Hierauf ließ Antigonos, den die Bewegungen der Perdikkaner in Pisidien hinwegriefen, ein Korps, das zur Einschließung des Felsens hinreichte, im Lager zurück. Mit dem Ende des Jahres 320 begann die förmliche Belagerung der Burg. Es werden außerordentliche Dinge von Eumenes und seinen Anordnungen während der Belagerung erzählt. Er hatte Salz, Getreide und Wasser vollauf, sonst fast nichts; und dennoch waren seine Leute guter Dinge bei den spärlichen Mahlzeiten, die der Feldherr mit ihnen teilte und mit seiner Güte, seiner Laune und seinen Erzählungen von dem großen König und seinen Kriegen würzte. Der Raum in der Burg war so eng, daß sich nirgends Platz fand, wo man hätte Spazierengehen oder die Pferde tummeln können; deshalb wurde das größte Haus oben, das aber auch nur dreißig Fuß Tiefe hatte, zur Halle eingerichtet, in der die Leute spazierengingen. Für die Pferde machte Eumenes eine eigene Erfindung; er ließ ihnen starke Taue um den Hals legen und mit diesen so weit zu einem Balken hinaufziehen, daß sie mit den Vorderfüßen den Boden nicht berührten; dann wurde mit der Peitsche geknallt, bis die Pferde unruhig hinten ausschlugen, mit den Vorderfüßen den Boden zu fassen suchten, so strampelten, den ganzen Leib bewegten, schnaubten und schwitzten; so täglich auf das tüchtigste zugerichtet, blieben sie kräftig und gesund.

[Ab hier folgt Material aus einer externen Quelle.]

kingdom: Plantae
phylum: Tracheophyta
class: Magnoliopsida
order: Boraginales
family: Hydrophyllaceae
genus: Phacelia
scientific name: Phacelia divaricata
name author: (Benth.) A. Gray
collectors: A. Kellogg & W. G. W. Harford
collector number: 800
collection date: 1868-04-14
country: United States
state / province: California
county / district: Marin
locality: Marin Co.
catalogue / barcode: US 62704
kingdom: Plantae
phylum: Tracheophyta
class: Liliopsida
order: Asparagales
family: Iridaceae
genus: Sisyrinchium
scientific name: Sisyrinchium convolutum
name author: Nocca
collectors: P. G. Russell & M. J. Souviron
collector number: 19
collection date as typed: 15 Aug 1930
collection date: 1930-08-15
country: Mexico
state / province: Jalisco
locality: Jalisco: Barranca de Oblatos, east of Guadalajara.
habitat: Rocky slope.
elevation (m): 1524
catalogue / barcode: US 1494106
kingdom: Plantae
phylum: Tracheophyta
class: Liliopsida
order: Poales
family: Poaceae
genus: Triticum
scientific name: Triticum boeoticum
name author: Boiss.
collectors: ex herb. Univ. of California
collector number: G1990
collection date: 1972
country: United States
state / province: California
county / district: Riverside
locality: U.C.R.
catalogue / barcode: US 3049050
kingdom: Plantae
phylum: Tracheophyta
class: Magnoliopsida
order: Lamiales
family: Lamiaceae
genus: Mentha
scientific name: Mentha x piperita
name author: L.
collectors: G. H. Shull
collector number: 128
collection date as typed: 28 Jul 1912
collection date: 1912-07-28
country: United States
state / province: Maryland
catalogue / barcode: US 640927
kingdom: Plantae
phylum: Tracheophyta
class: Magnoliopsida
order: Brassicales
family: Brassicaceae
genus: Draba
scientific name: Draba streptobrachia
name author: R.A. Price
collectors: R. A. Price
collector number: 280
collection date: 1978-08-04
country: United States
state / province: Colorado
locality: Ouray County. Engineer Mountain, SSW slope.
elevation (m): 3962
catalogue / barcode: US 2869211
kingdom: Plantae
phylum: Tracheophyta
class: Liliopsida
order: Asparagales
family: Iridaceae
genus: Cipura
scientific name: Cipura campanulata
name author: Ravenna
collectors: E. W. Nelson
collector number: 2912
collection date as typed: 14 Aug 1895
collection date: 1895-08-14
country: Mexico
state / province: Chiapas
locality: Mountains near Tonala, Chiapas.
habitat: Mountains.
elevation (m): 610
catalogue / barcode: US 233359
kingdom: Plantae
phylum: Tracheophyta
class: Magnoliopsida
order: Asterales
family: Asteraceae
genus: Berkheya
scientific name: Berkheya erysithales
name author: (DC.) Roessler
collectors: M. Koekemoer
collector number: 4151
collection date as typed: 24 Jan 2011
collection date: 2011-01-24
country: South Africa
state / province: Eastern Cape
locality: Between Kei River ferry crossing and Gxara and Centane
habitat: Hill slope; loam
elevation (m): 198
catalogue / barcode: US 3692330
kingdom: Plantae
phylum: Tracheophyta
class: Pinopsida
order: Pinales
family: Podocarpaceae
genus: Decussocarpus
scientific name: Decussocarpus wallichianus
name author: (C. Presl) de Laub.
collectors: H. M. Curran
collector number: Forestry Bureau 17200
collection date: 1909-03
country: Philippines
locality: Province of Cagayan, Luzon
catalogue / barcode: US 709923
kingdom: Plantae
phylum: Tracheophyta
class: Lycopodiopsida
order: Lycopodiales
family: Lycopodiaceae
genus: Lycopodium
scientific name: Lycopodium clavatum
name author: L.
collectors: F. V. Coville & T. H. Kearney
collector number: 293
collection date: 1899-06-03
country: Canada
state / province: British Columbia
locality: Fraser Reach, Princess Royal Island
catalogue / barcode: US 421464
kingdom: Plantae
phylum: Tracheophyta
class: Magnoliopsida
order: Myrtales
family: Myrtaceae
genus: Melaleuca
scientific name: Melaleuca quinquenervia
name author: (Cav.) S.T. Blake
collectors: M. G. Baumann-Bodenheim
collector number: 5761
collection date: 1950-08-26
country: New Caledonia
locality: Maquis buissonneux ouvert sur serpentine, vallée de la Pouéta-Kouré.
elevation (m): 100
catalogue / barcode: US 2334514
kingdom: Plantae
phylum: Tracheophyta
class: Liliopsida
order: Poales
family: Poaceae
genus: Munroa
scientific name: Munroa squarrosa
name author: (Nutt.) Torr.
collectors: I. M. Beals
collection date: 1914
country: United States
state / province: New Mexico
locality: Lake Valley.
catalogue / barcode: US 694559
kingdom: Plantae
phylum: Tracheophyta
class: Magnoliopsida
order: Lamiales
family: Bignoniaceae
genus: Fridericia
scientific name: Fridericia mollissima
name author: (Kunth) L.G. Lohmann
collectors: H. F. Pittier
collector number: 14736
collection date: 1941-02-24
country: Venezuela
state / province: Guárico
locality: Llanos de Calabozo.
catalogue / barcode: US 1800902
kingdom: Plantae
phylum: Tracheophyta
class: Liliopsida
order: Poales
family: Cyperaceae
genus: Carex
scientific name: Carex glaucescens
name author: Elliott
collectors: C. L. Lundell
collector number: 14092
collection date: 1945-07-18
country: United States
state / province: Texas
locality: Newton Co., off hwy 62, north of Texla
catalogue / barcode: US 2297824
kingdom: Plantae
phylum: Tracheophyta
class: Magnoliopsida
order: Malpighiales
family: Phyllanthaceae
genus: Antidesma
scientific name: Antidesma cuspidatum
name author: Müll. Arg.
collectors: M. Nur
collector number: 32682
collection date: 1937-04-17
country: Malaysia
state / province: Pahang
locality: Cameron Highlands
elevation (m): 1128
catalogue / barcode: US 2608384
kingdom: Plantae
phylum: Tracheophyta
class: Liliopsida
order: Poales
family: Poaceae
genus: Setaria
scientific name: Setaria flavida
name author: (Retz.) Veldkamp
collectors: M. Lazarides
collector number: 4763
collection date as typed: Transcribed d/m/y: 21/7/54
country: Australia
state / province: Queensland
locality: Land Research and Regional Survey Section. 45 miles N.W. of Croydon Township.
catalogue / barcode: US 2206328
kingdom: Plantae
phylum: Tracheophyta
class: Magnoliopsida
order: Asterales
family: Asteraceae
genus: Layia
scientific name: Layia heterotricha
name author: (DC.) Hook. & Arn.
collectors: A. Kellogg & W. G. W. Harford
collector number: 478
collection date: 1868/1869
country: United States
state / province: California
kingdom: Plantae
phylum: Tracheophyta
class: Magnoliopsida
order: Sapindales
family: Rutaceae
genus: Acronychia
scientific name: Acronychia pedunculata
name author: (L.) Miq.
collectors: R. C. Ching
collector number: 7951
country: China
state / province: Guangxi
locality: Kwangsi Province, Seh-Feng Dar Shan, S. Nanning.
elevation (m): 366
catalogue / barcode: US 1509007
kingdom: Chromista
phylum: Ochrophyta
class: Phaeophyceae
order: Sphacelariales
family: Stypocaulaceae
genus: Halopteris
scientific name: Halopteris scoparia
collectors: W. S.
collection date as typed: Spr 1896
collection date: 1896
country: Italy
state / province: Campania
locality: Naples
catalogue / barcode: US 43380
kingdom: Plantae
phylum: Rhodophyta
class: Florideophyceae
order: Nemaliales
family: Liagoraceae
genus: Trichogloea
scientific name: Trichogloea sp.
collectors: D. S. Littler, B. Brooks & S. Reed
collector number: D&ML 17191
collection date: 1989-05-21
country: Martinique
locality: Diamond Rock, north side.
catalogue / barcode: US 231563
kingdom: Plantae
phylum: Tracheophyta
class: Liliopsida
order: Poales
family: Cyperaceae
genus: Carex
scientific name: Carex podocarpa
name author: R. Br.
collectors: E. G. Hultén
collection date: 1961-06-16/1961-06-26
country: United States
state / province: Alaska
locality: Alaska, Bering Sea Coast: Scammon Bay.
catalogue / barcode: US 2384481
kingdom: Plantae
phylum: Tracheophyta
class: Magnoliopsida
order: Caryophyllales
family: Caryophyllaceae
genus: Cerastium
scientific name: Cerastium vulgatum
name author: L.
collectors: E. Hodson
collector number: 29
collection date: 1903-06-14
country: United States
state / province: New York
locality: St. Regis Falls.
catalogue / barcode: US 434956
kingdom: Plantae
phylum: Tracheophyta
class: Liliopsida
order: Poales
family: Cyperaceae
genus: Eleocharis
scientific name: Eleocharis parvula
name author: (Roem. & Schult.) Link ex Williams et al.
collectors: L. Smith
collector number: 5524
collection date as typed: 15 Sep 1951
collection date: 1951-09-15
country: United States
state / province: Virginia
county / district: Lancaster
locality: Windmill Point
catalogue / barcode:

Eumenes war überzeugt, daß, wenn er ausharre, seine Zeit kommen werde. Mochten auch die Anerbietungen des Antigonos für sich haben, daß sie ihn für den Augenblick in den großen Strom der Weltbegebenheiten zurückführten, konnte er auch überzeugt sein, daß sie ihm auch jetzt noch, wenn er dem Strategen die Hand böte, gewährt werden würden, so war er doch weit entfernt, dem augenblicklichen Vorteil die Zukunft zu opfern; er wußte zu wohl, daß er, der Grieche, neben makedonischen Machthabern immer nur dann Geltung haben könne, wenn er sich der Sache des königlichen Hauses, welches allen im Wege war, gänzlich hingab; neben Antigonos hätte er stets nur eine untergeordnete Rolle gespielt; der hätte ihn preisgegeben, wenn er ihn zur Genüge benutzt.[101] Der Stratege hatte ihn einen zu tiefen Blick in seine Pläne tun lassen; es lag am Tage, daß es über kurz oder lang zum offenen Bruch zwischen ihm und dem Reichsverweser kommen mußte; und mit der Verweisung an den Reichsverweser hatte ihm Antigonos selbst den Anhalt gegeben, die begonnenen Unterhandlungen mit diesem fortzusetzen, Unterhandlungen, in denen sich die Gelegenheit finden konnte, von jenen Geheimnissen angemessenen Gebrauch zu machen; dem Reichsverweser Kunde von den Anschlägen des Strategen zu geben, war für Eumenes der nächste und sicherste Weg, sich die Rückkehr in die Welthändel zu eröffnen, für deren neue Verwicklungen es Antipatros' Interesse forderte, mächtige und gewandte Freunde in Asien zu gewinnen. Er schickte den ihm treu ergebenen Kardianer Hieronymos an Antipatros, mit demselben in der bezeichneten Ansicht zu unterhandeln.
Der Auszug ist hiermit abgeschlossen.